Goal: Increase students’ chances of passing the PANCE (Physician Assistant National Certifying Exam) in cohorts graduating in 2020 and 2021.
Data: All data from TBL-based curriculum for cohorts graduating 2017–2019.
TBL = team based learning. Data is collected on student progress very frequently.
Independent variables: These are all of the data that we are using to make a prediction. In our case, these are all of the data other than G3.
Dependent variable: This what you are trying to predict, the outcome you care about. In our case, this is the final exam grade, G3.
Machine learning: Machine learning is a group of analysis techniques that help us do predictive analytics. Machine learning and predictive analytics are subsets of artificial intelligence and statistical analysis.
There are many many machine learning methods that were not demonstrated in this presentation. They include: logistic regression, k-nearest neighbors, random forest, Naive Bayes, support vector machines. All use different strategies to divide up the data and make predictions. In all cases, we still train and test a predictive model before using it to make new predictions.
Generalizability: If LAST YEAR’s and THIS YEAR’s cohorts are very different from each other in any way, our predictions for THIS YEAR’s final grades won’t be accurate.
Predictive analytics is just as much an art as it may be a science. Correctly calibrating a machine learning algorithm for your specific situation can take time and effort. This presentation is a simplified summary of the entire process, just to introduce the concepts. Example: Choosing whether to use a prediction cutoff of 10, 11.5, or something else is an example of how user input is required to make a useful prediction.
Quantitative analysis—the topic of this presentation—can often be paired well with qualitative analysis to achieve your goal. Example: In this case, our goal is to minimize the number of students who fail the final exam. In addition to doing our predictive analysis, we could also supplement this by doing qualitative interviewing of a subset of students who passed and failed the class last year. We can ask them which study techniques they used. We can then compare the study techniques used by the students who passed with those of the students who failed. We can then recommend the successful study techniques—or even build them into our teaching—for this year’s students.

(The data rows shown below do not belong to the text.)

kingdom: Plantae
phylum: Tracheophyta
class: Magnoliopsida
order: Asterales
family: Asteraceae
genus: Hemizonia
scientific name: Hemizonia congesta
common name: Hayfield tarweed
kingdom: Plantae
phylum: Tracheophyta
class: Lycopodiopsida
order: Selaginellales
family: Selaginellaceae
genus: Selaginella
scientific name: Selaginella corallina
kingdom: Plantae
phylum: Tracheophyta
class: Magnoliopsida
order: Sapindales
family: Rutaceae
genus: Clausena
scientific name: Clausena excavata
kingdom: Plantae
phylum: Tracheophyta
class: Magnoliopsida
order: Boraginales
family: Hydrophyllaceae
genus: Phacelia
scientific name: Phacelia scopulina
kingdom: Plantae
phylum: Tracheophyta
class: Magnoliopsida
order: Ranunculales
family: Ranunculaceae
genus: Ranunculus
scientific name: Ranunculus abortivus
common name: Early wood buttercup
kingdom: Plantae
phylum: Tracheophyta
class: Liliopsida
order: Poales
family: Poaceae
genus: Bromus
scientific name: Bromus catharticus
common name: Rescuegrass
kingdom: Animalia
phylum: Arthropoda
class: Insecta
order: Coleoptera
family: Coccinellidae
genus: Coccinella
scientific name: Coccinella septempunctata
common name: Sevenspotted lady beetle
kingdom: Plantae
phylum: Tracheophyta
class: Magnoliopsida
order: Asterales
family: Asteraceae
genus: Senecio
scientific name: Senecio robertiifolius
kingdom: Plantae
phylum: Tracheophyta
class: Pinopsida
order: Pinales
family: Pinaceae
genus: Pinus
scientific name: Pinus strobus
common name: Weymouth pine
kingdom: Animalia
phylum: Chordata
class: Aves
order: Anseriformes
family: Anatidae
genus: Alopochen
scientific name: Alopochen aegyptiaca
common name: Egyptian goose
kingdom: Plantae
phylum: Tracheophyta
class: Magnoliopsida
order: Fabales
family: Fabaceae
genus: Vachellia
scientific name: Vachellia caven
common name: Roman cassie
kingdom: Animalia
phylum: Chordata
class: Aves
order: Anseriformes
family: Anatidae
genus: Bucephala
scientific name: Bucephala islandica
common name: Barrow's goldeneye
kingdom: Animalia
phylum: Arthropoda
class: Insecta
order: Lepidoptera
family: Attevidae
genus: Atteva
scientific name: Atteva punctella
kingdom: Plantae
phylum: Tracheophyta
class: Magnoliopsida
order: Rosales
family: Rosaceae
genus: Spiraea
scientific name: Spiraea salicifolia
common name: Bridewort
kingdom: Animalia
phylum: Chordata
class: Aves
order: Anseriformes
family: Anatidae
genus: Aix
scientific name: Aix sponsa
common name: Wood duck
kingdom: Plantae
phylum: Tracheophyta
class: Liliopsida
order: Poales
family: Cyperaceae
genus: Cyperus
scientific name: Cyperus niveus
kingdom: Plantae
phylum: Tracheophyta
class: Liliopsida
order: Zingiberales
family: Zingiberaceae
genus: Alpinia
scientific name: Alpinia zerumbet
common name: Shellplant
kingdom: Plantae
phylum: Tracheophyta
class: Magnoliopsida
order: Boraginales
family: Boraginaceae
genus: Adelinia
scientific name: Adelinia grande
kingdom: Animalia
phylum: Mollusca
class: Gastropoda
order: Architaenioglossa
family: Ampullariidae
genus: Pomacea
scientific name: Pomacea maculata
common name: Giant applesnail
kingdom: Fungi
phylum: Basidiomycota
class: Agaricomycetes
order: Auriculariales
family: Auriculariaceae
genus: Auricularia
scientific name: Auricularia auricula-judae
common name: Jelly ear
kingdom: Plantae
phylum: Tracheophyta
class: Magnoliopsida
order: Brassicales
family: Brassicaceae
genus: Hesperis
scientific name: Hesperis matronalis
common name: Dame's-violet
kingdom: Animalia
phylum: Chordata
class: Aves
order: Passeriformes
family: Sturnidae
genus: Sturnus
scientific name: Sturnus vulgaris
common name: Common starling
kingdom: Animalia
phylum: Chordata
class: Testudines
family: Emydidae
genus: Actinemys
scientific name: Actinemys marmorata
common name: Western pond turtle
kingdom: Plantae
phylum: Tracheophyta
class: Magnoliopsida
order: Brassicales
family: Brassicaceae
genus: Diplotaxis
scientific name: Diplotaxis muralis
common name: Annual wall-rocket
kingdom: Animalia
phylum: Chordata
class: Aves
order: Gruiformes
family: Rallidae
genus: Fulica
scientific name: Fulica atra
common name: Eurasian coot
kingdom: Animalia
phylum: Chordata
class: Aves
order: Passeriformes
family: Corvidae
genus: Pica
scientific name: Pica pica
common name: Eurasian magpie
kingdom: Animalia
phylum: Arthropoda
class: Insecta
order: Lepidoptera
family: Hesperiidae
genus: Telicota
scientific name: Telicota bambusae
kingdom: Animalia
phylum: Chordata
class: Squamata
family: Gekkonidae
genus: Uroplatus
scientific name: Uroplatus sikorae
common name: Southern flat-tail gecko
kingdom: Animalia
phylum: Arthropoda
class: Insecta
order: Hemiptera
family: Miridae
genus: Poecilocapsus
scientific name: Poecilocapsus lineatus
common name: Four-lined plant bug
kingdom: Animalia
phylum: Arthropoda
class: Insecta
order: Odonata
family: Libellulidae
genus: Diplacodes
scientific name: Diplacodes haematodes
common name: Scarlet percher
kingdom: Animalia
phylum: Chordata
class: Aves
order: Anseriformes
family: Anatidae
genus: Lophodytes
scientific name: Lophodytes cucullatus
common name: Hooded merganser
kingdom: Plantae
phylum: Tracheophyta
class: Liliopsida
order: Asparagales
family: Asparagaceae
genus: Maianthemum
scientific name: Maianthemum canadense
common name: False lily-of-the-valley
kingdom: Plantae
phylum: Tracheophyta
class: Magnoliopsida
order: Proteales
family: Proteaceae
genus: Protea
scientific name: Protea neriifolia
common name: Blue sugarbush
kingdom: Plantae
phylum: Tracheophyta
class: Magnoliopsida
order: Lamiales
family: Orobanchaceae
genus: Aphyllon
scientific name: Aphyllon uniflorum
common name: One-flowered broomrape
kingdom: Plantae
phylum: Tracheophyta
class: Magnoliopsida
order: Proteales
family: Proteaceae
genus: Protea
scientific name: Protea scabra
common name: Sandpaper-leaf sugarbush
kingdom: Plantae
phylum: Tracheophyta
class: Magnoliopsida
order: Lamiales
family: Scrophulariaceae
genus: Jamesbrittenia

Analytics should be used only when they are useful to your work. This may not always be the case. Example: I never use a colander to filter my spaghetti out of the water, because I find it difficult to clean the colander. For me, the benefits of the colander’s ability to filter well are outweighed by the extra cost of extra cleaning work. Don’t assume that the additional tool will always be helpful.
Similar predictive methods can also be applied to a broad range of questions with different forms and goals. It’s not only used for predicting student outcomes, as in this presentation. If you have systematically collected and structured data (related to any subject matter), there’s a chance that you can use this data to make a useful prediction, even if it’s completely different from this presentation’s example.
Here are some questions to consider:
How can predictive/learning analytics help you in your own work as an educator or at your organization/institution? What predictions would be useful for you to make?
How can you leverage data that your institution already collects (or that it is well-positioned to collect) using predictive analytic methods?
What would be the benefits and detriments of incorporating predictive analytics into your institution’s practices and processes?
Could predictive analysis complement any already-ongoing initiatives at your institution?
What would the ethical implications be of using predictive analytics at your institution? Would it cause unfair discrimination against particular learners? Would it help level the playing field for all learners?